Justin Peck’s “The Times Are Racing”: Biting, But Not Too Hard

by Paddy Johnson on February 1, 2017 Reviews

Tiler Peck The Times Are Racing (World Premiere) Choreography by: Justin Peck Music by: Dan Deacon New York City Ballet Credit Photo: Paul Kolnik

Tiler Peck, “The Times Are Racing”, (World Premiere), Choreography by: Justin Peck, Music by: Dan Deacon, New York City Ballet, Credit Photo: Paul Kolnik

It’s hard to imagine a ballet with more buzz than “The Times Are Racing”. Currently playing at the New York City Ballet (on through February 4th), the piece is choreographed by 29 year old wonderkind Justin Peck.  Peck has created over 25 works for the New York City Ballet and beyond and collaborated with artists such as Jules de Balincourt, Sterling Ruby and Shepard Fairey. Leading up to the premiere, he was the subject of three New York Times articles, and last April, the subject of a Vanity Fair article that ran with the headline, “Is Justin Peck Making Ballet Cool Again?” In short, he’s an art star.

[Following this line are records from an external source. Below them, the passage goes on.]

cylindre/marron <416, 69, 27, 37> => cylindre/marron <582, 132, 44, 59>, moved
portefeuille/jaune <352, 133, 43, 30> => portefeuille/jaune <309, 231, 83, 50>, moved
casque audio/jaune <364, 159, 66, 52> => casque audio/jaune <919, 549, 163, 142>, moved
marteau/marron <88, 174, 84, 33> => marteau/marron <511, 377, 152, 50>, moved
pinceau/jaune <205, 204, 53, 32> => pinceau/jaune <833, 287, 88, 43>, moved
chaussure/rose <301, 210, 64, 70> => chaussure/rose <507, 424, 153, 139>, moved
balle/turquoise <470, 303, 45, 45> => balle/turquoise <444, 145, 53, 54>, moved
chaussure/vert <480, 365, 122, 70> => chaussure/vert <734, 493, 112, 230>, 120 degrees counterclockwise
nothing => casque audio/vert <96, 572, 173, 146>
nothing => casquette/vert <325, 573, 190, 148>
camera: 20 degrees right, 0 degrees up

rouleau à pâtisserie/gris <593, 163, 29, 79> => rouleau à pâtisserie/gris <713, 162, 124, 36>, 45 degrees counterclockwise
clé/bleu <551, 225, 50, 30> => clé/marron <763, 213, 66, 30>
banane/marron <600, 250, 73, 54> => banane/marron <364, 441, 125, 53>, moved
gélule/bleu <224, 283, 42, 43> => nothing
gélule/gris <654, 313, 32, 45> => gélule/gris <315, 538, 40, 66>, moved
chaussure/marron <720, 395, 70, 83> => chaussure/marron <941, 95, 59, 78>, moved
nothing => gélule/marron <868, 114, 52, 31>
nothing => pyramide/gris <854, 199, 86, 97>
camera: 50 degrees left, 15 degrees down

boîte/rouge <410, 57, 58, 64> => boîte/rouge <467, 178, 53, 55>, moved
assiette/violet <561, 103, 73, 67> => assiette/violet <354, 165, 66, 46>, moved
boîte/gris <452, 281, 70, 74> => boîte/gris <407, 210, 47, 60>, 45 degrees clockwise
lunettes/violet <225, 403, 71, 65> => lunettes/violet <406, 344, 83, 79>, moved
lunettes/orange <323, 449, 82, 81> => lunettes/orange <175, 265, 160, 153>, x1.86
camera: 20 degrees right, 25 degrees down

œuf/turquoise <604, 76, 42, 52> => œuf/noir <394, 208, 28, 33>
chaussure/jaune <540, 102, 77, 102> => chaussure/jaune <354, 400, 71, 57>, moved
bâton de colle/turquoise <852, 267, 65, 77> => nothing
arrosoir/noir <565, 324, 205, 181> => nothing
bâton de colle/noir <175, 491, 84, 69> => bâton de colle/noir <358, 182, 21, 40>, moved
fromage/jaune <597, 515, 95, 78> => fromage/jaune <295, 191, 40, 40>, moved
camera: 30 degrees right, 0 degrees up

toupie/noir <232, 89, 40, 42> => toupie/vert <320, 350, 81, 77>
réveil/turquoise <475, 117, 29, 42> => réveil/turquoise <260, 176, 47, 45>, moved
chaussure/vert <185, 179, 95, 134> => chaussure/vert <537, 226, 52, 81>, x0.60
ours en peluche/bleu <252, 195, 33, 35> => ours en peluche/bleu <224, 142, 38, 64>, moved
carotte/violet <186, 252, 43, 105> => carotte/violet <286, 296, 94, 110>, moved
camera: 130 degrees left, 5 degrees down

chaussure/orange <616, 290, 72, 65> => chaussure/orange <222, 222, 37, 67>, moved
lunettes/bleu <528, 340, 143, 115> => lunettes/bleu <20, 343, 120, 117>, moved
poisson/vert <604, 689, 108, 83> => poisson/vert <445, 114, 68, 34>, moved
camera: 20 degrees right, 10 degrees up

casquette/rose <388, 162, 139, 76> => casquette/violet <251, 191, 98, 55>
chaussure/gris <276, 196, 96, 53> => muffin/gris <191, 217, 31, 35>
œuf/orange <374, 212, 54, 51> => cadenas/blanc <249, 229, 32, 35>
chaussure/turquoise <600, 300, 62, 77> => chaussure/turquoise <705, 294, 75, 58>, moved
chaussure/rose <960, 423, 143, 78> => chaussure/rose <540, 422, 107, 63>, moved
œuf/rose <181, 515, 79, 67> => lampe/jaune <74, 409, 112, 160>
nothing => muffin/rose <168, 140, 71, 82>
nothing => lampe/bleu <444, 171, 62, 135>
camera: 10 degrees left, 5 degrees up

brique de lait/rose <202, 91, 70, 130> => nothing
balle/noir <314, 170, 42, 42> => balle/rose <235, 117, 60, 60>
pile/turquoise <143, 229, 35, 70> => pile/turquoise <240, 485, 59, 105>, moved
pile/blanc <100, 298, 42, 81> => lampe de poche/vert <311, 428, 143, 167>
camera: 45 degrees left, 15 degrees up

I didn’t know all that before going to see the ballet, though. I went because I knew Peck drew the score from “America” (2012), a moving electronic album by Dan Deacon that was inspired by his own disappointment with the political system. I also knew that the costumes were designed by Humberto Leon, the fashion designer for Open Ceremony a retailer known for working with artists and personalities such as Chloë Sevigny and Spike Jonze. So, when I saw the trailer featuring Peck and Robert Fairchild dancing in sneakers in the subway, I figured it wouldn’t be your average ballet.  

To be sure, “The Times Are Racing” is no Swan Lake (also at The New York City Ballet). But does the production live up to Peck’s reputation for genius?  There’s no short answer to this question in part because the ballet is what successful art would look like in a parallel universe where a centrist Democrat vision was still the norm. Hillary Clinton would have won the election, and Deacon’s “America”, which was penned out of post-occupy frustrations would still reflect the United States we know.  

But that’s not the world we live in, so the performance ends up a mixed bag of success and failures. As a blend of ballet, tap and hip hop, it’s hard to imagine a better piece. As an expression of the current moment—a concept Peck attributes to the work, “The Times Are Racing” leaves much to be desired.

The piece begins with the dancers making cluster like formations in which they move from crouching positions to stretched out standing poses. Each dancer wears different street clothing outfits, which oddly enough given the show’s hip credentials may represent the greatest weakness of the piece. The costumes have a dated “West Side Story meets Bushwick” look. Half the time the clothing, which is often loose and sometimes includes trench coats, does little more than obscure the view of the dancer’s movements.

From there, Deacon’s music only grows more intense, and we watch dancers run around each other and lift one another up in what resembled a cross between a frantic populist celebration and a race to work. I don’t think that was the interpretation Peck was going for. Peck has said the piece is a reflection of our time, and the text on four of the dancer’s shirts—”Defy”, “Protest”, “Unite”, “Fight”—suggests some act of resistance.  

That barely registered for me, though, because the dancing itself rarely evokes what I’d think of protest or fighting. In fact, it often reads more like a young Manhattan gentrifiers narrative, in which a cast of mostly white dancers celebrate the privilege of creative life in Brooklyn and Queens. Many of the Fred Astaire soft-shoe-like movements feel oddly optimistic, the clothes are all a little too nice, and thanks to the promo casting dancers in the new Hudson Yards subway stop, it’s hard not to mentally cast the performers as commuters to condo land.

None of this, though, hindered my enjoyment of the piece. More often than not I found myself frantically writing notes marveling over the technical and creative proficiency of the dancers. No movement seemed unpracticed or sloppy. And there are some incredible moments in the piece that do start to get at the concept, from the ceremonial-like parading of trench coats likes capes in a bullfight to an extended sequence in which a pair of dancers continually stand on one arm while kicking both feet up in the air. If there were a promo video capturing these movements I’d watch it repeatedly.

I wouldn’t, however, watch the entire performance multiple times. It’s beautiful, but ultimately doesn’t hold together outside these shorter moments. And that may be no fault of Peck’s. The performance was conceived before Trump was president, and although the young choreographer changed course once he was elected, “The Times Are Racing” still reads like a time capsule for neoliberal America.  I don’t want to characterize this quality as a necessarily bad, but it’s not what’s needed in Trump’s America.  The stakes are different now and like Peck, we’re all racing to catch up.